Desde una época temprana vinieron viajeros gascones, francos, a disputar a los vecinos vascones el terreno. Y pronto apareció la iglesia para ocupar los mejores sitios, y levantar sus conventos en tierras bien situadas. Junto al río, por supuesto. Porque todo el territorio de Lizarra, y de hecho toda la comarca de Tierra Estella está organizada en torno al eje del río Ega. Por sus fuentes, valles, regatas, llanos, barrancos, puentes, caminos. El agua no sólo modeló el paisaje de Lizarraldea sino también la ordenación territorial de cualquier comarca, más en nuestra tierra, distribuida por la divisoria de aguas entre las vertientes atlántica (Baztan-Bidasoa, Oria, Ibaizabal, Aturri…) y mediterránea (Ebro, Aragón, Arga, Zadorra…)
El agua está en nuestra historia. Nuestras ciudades y barrios, como Lizarra, se han levantado junto al agua. También la industria que ha hecho prosperar al país, las ferrerías, los molinos, las papeleras, los polígonos; como los caseríos, las huertas, los regadíos. Es un elemento que ha ido de la mano de nuestra soberanía; pero como en otros campos también en este la hemos perdido; y quizás de ahí, al convertirse en algo ajeno, venga esa costumbre de degradar las aguas, maltratar los manantiales y contaminar los ríos.
Al ser parte de nuestra vida, de nuestra naturaleza, también pasa a formar parte de nuestra memoria. ¡Quién no rememora su infancia con algún episodio del baño en el mar, en un río o una charca! El juego, la pesca, el descenso por los rápidos y aguas peligrosas; el paseo por la ribera o los castillos de arena en la playa. Y con esos recuerdos y el paisaje de nuestro país, el agua se incorpora a la identidad y la memoria.
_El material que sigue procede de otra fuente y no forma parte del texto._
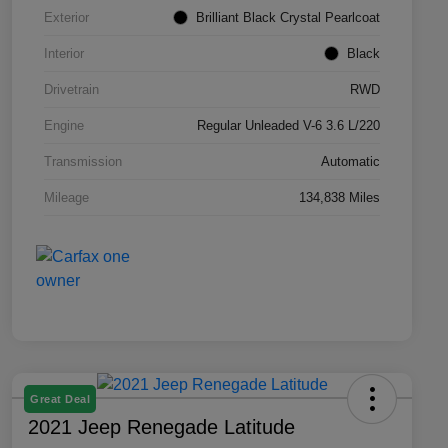
Exterior
Brilliant Black Crystal Pearlcoat
Interior
Black
Drivetrain
RWD
Engine
Regular Unleaded V-6 3.6 L/220
Transmission
Automatic
Mileage
134,838 Miles
Great Deal
2021 Jeep Renegade Latitude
De los pueblos acostados en las riberas de las corrientes fluviales; pero también a la de los individuos.
El problema surge cuando, con los valores mercantilistas de nuestra época, despojamos el agua de esas cualidades y la contemplamos como un simple recurso. Industrial, agropecuario, de uso y consumo. Y a lo sumo le exigimos un rango en términos de calidad. Que sea sana, limpia, sin contaminar. Que tenga buen gusto.
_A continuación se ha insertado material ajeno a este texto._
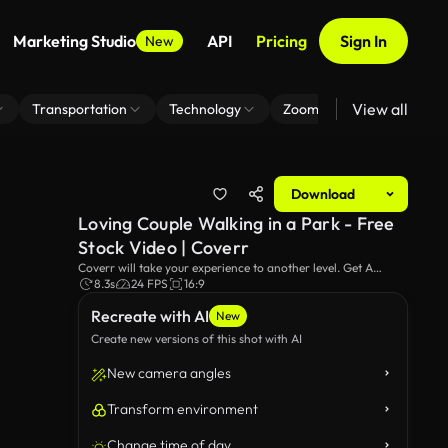
Marketing Studio
API
Pricing
Sign In
New
View all
Transportation
Technology
Zoom Virtual Background
Download
Loving Couple Walking in a Park - Free
Stock Video | Coverr
Coverr will take your experience to another level. Get A
loving couple walking in a park video footage for your
8.3s
24 FPS
16:9
website or any project.
Recreate with AI
New
Create new versions of this shot with AI
New camera angles
Transform environment
Change time of day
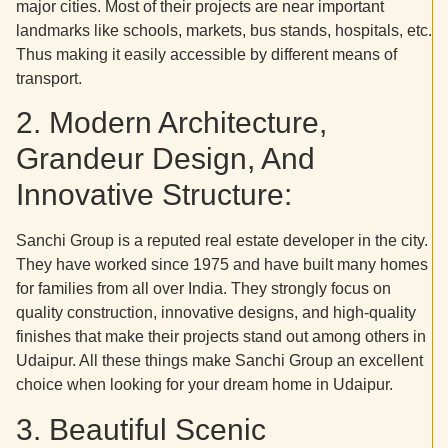
major cities. Most of their projects are near important
landmarks like schools, markets, bus stands, hospitals, etc.
Thus making it easily accessible by different means of
transport.
2. Modern Architecture,
Grandeur Design, And
Innovative Structure:
Sanchi Group is a reputed real estate developer in the city.
They have worked since 1975 and have built many homes
for families from all over India. They strongly focus on
quality construction, innovative designs, and high-quality
finishes that make their projects stand out among others in
Udaipur. All these things make Sanchi Group an excellent
choice when looking for your dream home in Udaipur.
3. Beautiful Scenic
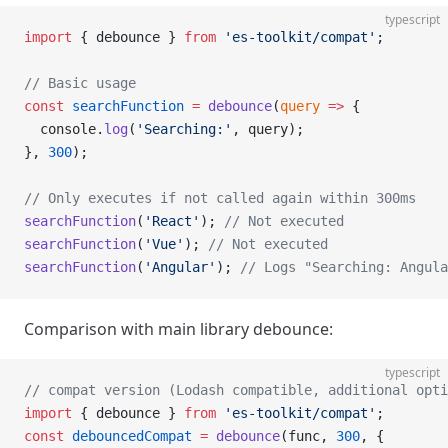
typescript
import
 { debounce } 
from
 'es-toolkit/compat'
;
// Basic usage
const
 searchFunction
 =
 debounce
(
query
 =>
 {
  console.
log
(
'Searching:'
, query);
}, 
300
);
// Only executes if not called again within 300ms
searchFunction
(
'React'
); 
// Not executed
searchFunction
(
'Vue'
); 
// Not executed
searchFunction
(
'Angular'
); 
// Logs "Searching: Angula
Comparison with main library debounce:
typescript
// compat version (Lodash compatible, additional opti
import
 { debounce } 
from
 'es-toolkit/compat'
;
const
 debouncedCompat
 =
 debounce
(func, 
300
, {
Pero dejamos de lado que el agua está en nuestra cultura; en las fuentes que han llenado el país de cantos y cuentos. En las lamias que las habitaban. En el puente que debía construir el diablo en una noche, antes de que el gallo cantara (y cantó antes de tiempo por alguna triquiñuela humana). Está en los nombres que llenan nuestra geografía de hidrónimos y otros títulos: Urbasa, Urederra, Baiona, Garona, Iturriotz, Iturmendi, Iturzaeta, Deba…
El agua está en la arquitectura, en los arcos y ojos de los puentes, en su silueta. En los lavaderos que eran, en otros tiempos, lugares de encuentro y conversación social. En la estética de las fuentes que han decorado las calles históricas. Los acueductos…
El agua está en nuestra naturaleza, cuya salud no sólo depende de un consumo limpio y depurado, sino en un país dotado de bosques, pastos, flora, fauna, en definitiva lleno de vida. Porque el río es todo, desde el peñasco más alto hasta el vertedero. El río es un lugar espiritual, que ofrece una terapia discreta a sus vecinos. Es el oficiante de una religión mineral, no retórica, sino de equilibrio, estética, plácida, llena de sosiego y sentido.
Los días 15 y 16 de octubre tenemos en Iruñea un encuentro con el agua como patrimonio, KultURA. Porque este elemento natural ha de jugar un papel esencial en nuestro futuro; en la calidad de vida de nuestro país. En la cordura y la salud de nuestra población. En los paisajes de nuestra tierra. En la frescura y verdor de nuestros montes, si sabemos cuidarlos sin agotar sus acuíferos naturales, sus bosques y biotopos.